Plusieurs témoignages viennent accréditer la thèse selon laquelle le bolide gris roule à vive allure. James commet quelques dépassements limites, il fait des pointes à 160 km/h et le break Ford qui le suivait est désormais loin derrière. 

Donald Turnupseed a la tête dans le cul 

Au même moment, dans le sens inverse, Donald Turnupseed, un paysan local est au volant de sa lourde Ford Coupé 1950. Il approche de l’embranchement de la route 41. Cet endroit est assez connu dans le coin pour être du genre dangereux. Il faut dire qu’il a déjà été le lieu d’accidents mortels par le passé. Mais aujourd’hui, tout roule pour Donald, son épouse est enceinte et personne à l’horizon ne semble pouvoir le sortir de la quiétude dans laquelle il est plongé. Donald se déporte à gauche sans clignotant pour prendre la route 41. Il aperçoit bien au loin une familiale que Dean vient de dépasser mais elle est loin. En face pourtant, James Dean est bien là au volant de sa Porsche qui semble raser la route. En voyant Turnupseed s’engager sur sa voie, il lève le pied. Sa vitesse est plutôt réduite à cette instant, évaluée à moins de 100 km/h. Contrairement à ce que la légende dit, James ne roulait pas à tombeaux ouverts au moment du drame. En l’espace d’une seconde, il freine, hurle à Rolf “Ce gars là nous a vu??!” Ce seront ses derniers mots. 

L’accident 

Turnupseed vient de réaliser son erreur, et après avoir tenté un freinage d’urgence avec la mollassonne familiale, tente dans la panique de passer en force en réaccélérant mais il est trop tard.  Il retente donc un freinage et réalisant que la Porsche n’aura pas la place pour passer sur sa voie, tente de revenir du côté droit de la route. James Dean,  qui lui avait anticipé, se retrouve pris au piège. Ca ne passera pas. Le choc est d’une violence inouïe, James Dean est prisonnier de la carcasse fumante,  Rolf Wütherich lui, est éjecté du véhicule, et est retrouvé quelques minutes plus tard, complètement hagard à quelques mètres de la Porsche. 

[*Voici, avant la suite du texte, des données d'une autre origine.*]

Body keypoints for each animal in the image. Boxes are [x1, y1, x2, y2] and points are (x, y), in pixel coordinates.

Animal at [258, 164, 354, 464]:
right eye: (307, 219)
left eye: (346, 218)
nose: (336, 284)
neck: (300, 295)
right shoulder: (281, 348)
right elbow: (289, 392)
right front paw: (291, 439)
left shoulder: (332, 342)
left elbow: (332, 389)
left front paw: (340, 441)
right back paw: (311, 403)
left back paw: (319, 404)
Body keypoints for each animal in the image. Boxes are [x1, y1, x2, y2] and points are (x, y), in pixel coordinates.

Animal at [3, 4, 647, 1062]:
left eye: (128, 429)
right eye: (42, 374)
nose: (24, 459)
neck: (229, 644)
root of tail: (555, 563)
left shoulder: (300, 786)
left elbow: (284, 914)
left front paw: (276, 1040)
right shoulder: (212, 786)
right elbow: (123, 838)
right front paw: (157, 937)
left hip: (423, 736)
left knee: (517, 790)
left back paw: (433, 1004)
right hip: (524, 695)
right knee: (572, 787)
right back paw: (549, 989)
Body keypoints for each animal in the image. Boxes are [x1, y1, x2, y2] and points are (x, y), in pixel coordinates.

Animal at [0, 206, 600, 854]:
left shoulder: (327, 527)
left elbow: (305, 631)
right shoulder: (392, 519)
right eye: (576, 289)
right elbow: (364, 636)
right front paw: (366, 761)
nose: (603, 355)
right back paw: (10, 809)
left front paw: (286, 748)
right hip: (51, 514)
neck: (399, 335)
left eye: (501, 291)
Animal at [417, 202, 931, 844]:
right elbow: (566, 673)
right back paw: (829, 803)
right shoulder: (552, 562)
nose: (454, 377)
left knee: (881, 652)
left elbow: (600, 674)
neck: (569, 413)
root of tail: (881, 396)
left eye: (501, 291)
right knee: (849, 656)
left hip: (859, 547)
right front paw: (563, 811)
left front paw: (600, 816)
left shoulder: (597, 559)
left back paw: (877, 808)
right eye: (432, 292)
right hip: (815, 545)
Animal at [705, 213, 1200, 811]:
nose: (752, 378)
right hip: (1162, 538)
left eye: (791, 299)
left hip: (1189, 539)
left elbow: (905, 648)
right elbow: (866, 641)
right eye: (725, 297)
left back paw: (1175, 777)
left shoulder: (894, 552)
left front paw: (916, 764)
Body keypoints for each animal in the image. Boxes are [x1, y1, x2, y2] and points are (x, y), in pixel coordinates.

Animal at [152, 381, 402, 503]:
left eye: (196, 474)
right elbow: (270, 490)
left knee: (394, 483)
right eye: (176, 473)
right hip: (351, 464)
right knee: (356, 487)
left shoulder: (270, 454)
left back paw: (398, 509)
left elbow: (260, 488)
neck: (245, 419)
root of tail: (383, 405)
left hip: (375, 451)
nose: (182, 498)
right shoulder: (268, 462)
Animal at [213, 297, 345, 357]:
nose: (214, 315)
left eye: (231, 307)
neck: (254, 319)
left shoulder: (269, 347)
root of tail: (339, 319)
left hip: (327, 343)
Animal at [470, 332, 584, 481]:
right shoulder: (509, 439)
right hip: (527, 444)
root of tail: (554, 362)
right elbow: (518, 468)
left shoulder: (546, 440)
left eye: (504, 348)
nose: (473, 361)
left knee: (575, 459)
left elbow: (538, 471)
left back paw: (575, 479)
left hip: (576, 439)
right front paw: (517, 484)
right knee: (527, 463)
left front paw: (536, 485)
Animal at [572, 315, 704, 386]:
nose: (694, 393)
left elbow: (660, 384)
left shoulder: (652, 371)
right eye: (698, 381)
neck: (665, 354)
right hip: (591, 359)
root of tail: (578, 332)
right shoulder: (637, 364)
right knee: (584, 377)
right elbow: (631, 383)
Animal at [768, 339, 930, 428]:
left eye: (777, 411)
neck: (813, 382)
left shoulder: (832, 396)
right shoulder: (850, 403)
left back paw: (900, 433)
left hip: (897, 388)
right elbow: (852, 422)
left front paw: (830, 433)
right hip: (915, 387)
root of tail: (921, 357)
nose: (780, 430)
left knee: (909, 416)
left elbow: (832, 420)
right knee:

Un acteur est mort, une légende est née 

La familiale que Dean avait doublé quelques instants plus tôt arrive sur les lieux suivie de la Ford des amis de l’acteur. Ils ne peuvent que constater la mort de James Dean. 
Donald Turnupseed s’en voudra toute sa vie refusant tout contact avec les médias, James Dean passera au statut de mythe. Il vient de tourner sa dernière scène mais cette fois ci on ne peut pas la refaire. Sa carrière aura duré 16 mois et aujourd’hui encore on en parle.  Existence éclair. Jimmy casse gueule n’aura pas le temps d’attendre les Oscars où il sera nominé à titre posthume.  “Little Bastard” l’engin piloté par Dean n’arrivera jamais à Salinas mais fera encore parler pendant longtemps. Mais ça c’est une autre histoire.